:: Exercise prompt ::
Reproduce the listing below word for word, leaving out the pictures.
"""
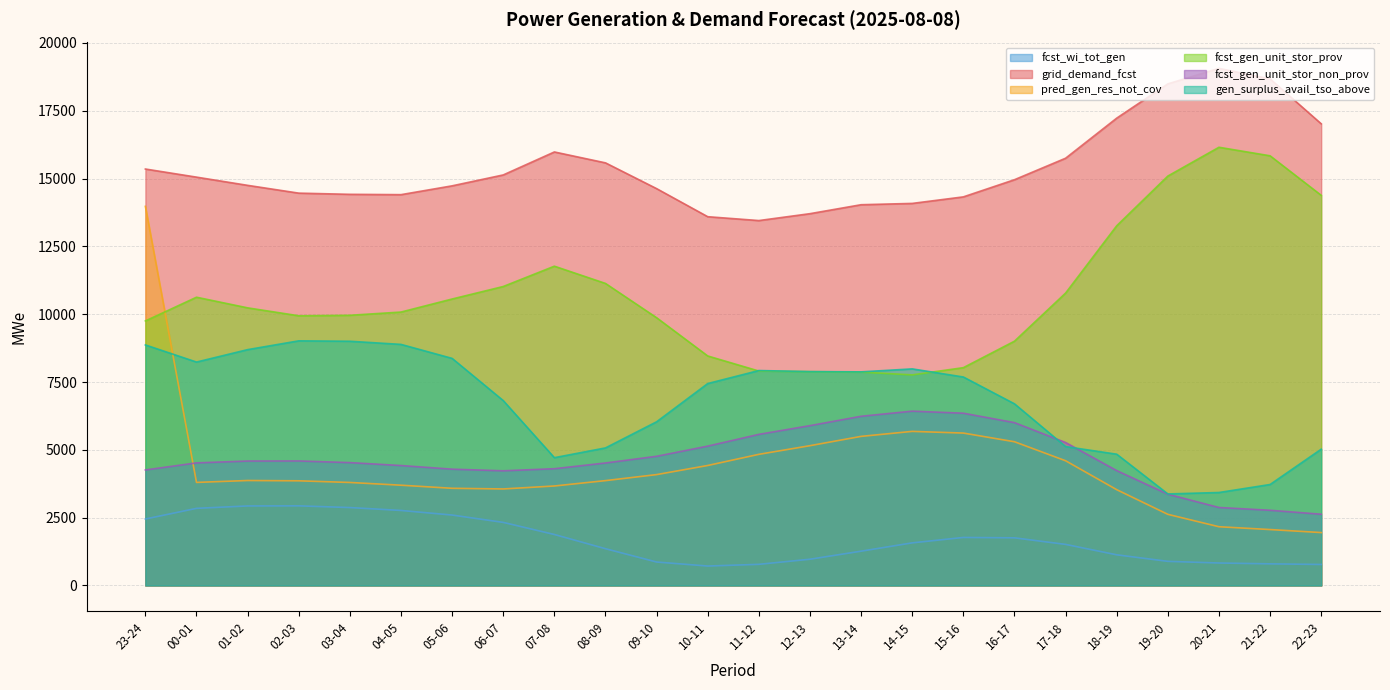

Reading right to left, transcribe all the data shown in this chart.

fcst_wi_tot_gen: 774	797	828	889	1130	1514	1756	1770	1570	1264	967	779	716	864	1355	1879	2325	2596	2765	2872	2935	2931	2843	2450
grid_demand_fcst: 17019	18674	19063	18491	17228	15750	14958	14325	14084	14036	13706	13452	13594	14629	15579	15981	15134	14732	14407	14419	14463	14750	15053	15352
pred_gen_res_not_cov: 1950	2061	2165	2622	3531	4597	5298	5618	5680	5496	5153	4834	4423	4087	3865	3667	3558	3582	3696	3797	3858	3869	3799	13975
fcst_gen_unit_stor_prov: 14382	15839	16154	15092	13260	10779	9005	8029	7763	7867	7882	7905	8460	9870	11134	11770	11021	10560	10079	9960	9942	10234	10626	9752
fcst_gen_unit_stor_non_prov: 2626	2772	2874	3364	4234	5270	6003	6350	6426	6237	5892	5570	5137	4762	4515	4304	4227	4287	4421	4529	4590	4587	4519	4258
gen_surplus_avail_tso_above: 5024	3722	3427	3374	4839	5120	6696	7685	7984	7874	7884	7923	7444	6034	5071	4711	6815	8371	8887	9003	9018	8694	8236	8867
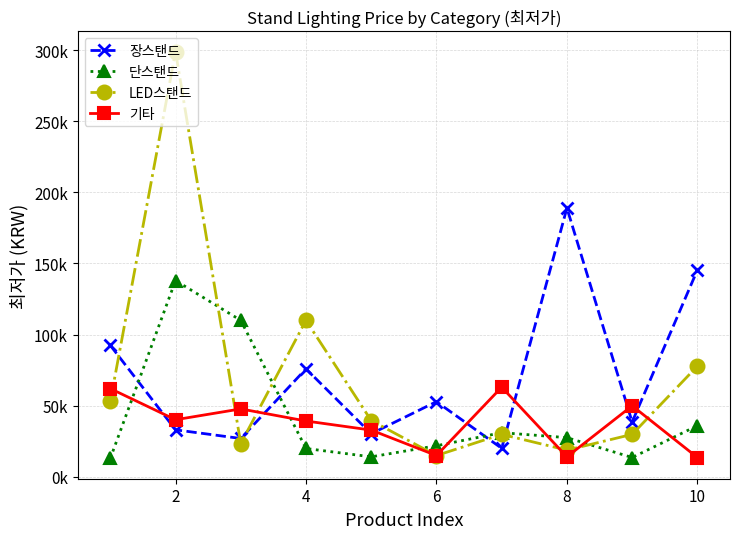

Does the chart have visible grid lines?

Yes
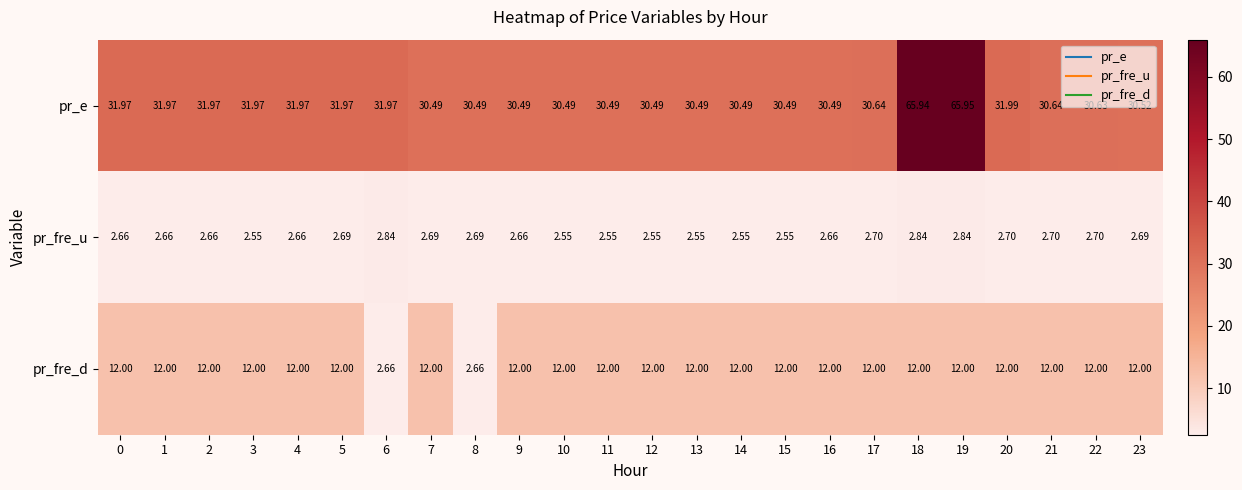

At 14, list the series in order from largest to smallest.

pr_e, pr_fre_d, pr_fre_u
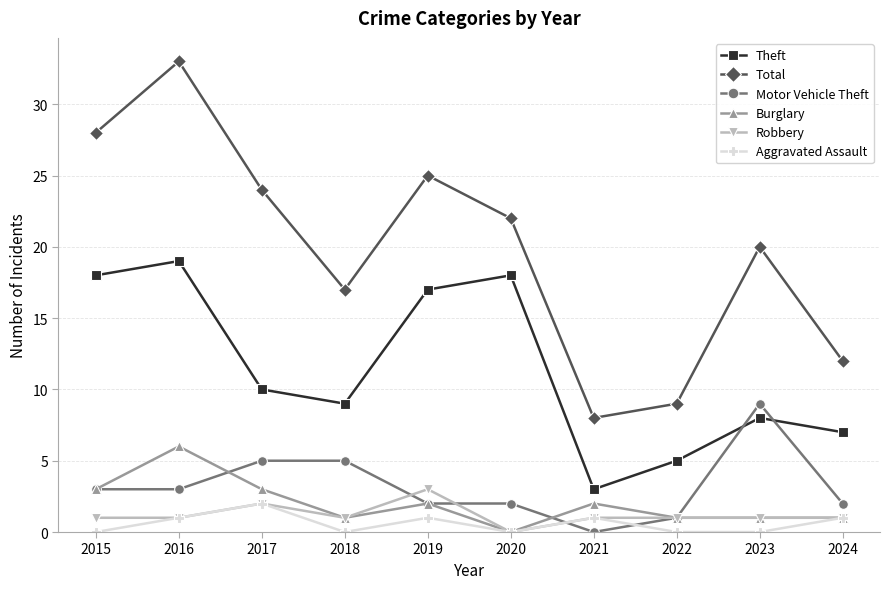

What is the minimum value for Theft?

3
"""
:: Exercise solution ::
Reading right to left, transcribe all the data shown in this chart.

fcst_wi_tot_gen: 774	797	828	889	1130	1514	1756	1770	1570	1264	967	779	716	864	1355	1879	2325	2596	2765	2872	2935	2931	2843	2450
grid_demand_fcst: 17019	18674	19063	18491	17228	15750	14958	14325	14084	14036	13706	13452	13594	14629	15579	15981	15134	14732	14407	14419	14463	14750	15053	15352
pred_gen_res_not_cov: 1950	2061	2165	2622	3531	4597	5298	5618	5680	5496	5153	4834	4423	4087	3865	3667	3558	3582	3696	3797	3858	3869	3799	13975
fcst_gen_unit_stor_prov: 14382	15839	16154	15092	13260	10779	9005	8029	7763	7867	7882	7905	8460	9870	11134	11770	11021	10560	10079	9960	9942	10234	10626	9752
fcst_gen_unit_stor_non_prov: 2626	2772	2874	3364	4234	5270	6003	6350	6426	6237	5892	5570	5137	4762	4515	4304	4227	4287	4421	4529	4590	4587	4519	4258
gen_surplus_avail_tso_above: 5024	3722	3427	3374	4839	5120	6696	7685	7984	7874	7884	7923	7444	6034	5071	4711	6815	8371	8887	9003	9018	8694	8236	8867

Does the chart have visible grid lines?

Yes

At 14, list the series in order from largest to smallest.

pr_e, pr_fre_d, pr_fre_u

What is the minimum value for Theft?

3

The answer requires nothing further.